# DIRECTIVE:
Whichever lines of the entries hold the word "writing" should be identified and copied.

━━━━━ SUPPLIED MATERIAL ━━━━━

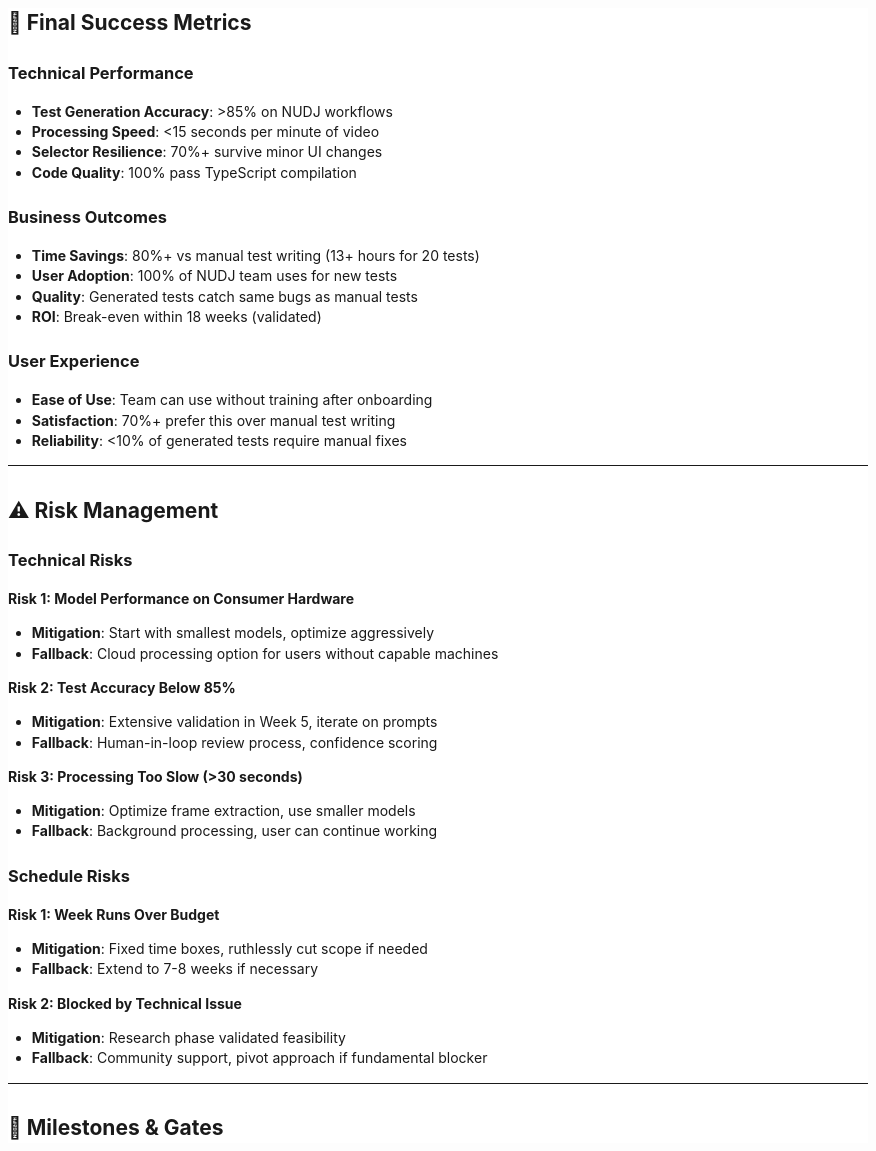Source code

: 
## 🎯 Final Success Metrics

### Technical Performance
- **Test Generation Accuracy**: >85% on NUDJ workflows
- **Processing Speed**: <15 seconds per minute of video
- **Selector Resilience**: 70%+ survive minor UI changes
- **Code Quality**: 100% pass TypeScript compilation

### Business Outcomes
- **Time Savings**: 80%+ vs manual test writing (13+ hours for 20 tests)
- **User Adoption**: 100% of NUDJ team uses for new tests
- **Quality**: Generated tests catch same bugs as manual tests
- **ROI**: Break-even within 18 weeks (validated)

### User Experience
- **Ease of Use**: Team can use without training after onboarding
- **Satisfaction**: 70%+ prefer this over manual test writing
- **Reliability**: <10% of generated tests require manual fixes

---

## ⚠️ Risk Management

### Technical Risks

**Risk 1: Model Performance on Consumer Hardware**
- **Mitigation**: Start with smallest models, optimize aggressively
- **Fallback**: Cloud processing option for users without capable machines

**Risk 2: Test Accuracy Below 85%**
- **Mitigation**: Extensive validation in Week 5, iterate on prompts
- **Fallback**: Human-in-loop review process, confidence scoring

**Risk 3: Processing Too Slow (>30 seconds)**
- **Mitigation**: Optimize frame extraction, use smaller models
- **Fallback**: Background processing, user can continue working

### Schedule Risks

**Risk 1: Week Runs Over Budget**
- **Mitigation**: Fixed time boxes, ruthlessly cut scope if needed
- **Fallback**: Extend to 7-8 weeks if necessary

**Risk 2: Blocked by Technical Issue**
- **Mitigation**: Research phase validated feasibility
- **Fallback**: Community support, pivot approach if fundamental blocker

---

## 📅 Milestones & Gates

━━━━━

# OUTPUT FOR THIS EXERCISE:
- **Time Savings**: 80%+ vs manual test writing (13+ hours for 20 tests)
- **Satisfaction**: 70%+ prefer this over manual test writing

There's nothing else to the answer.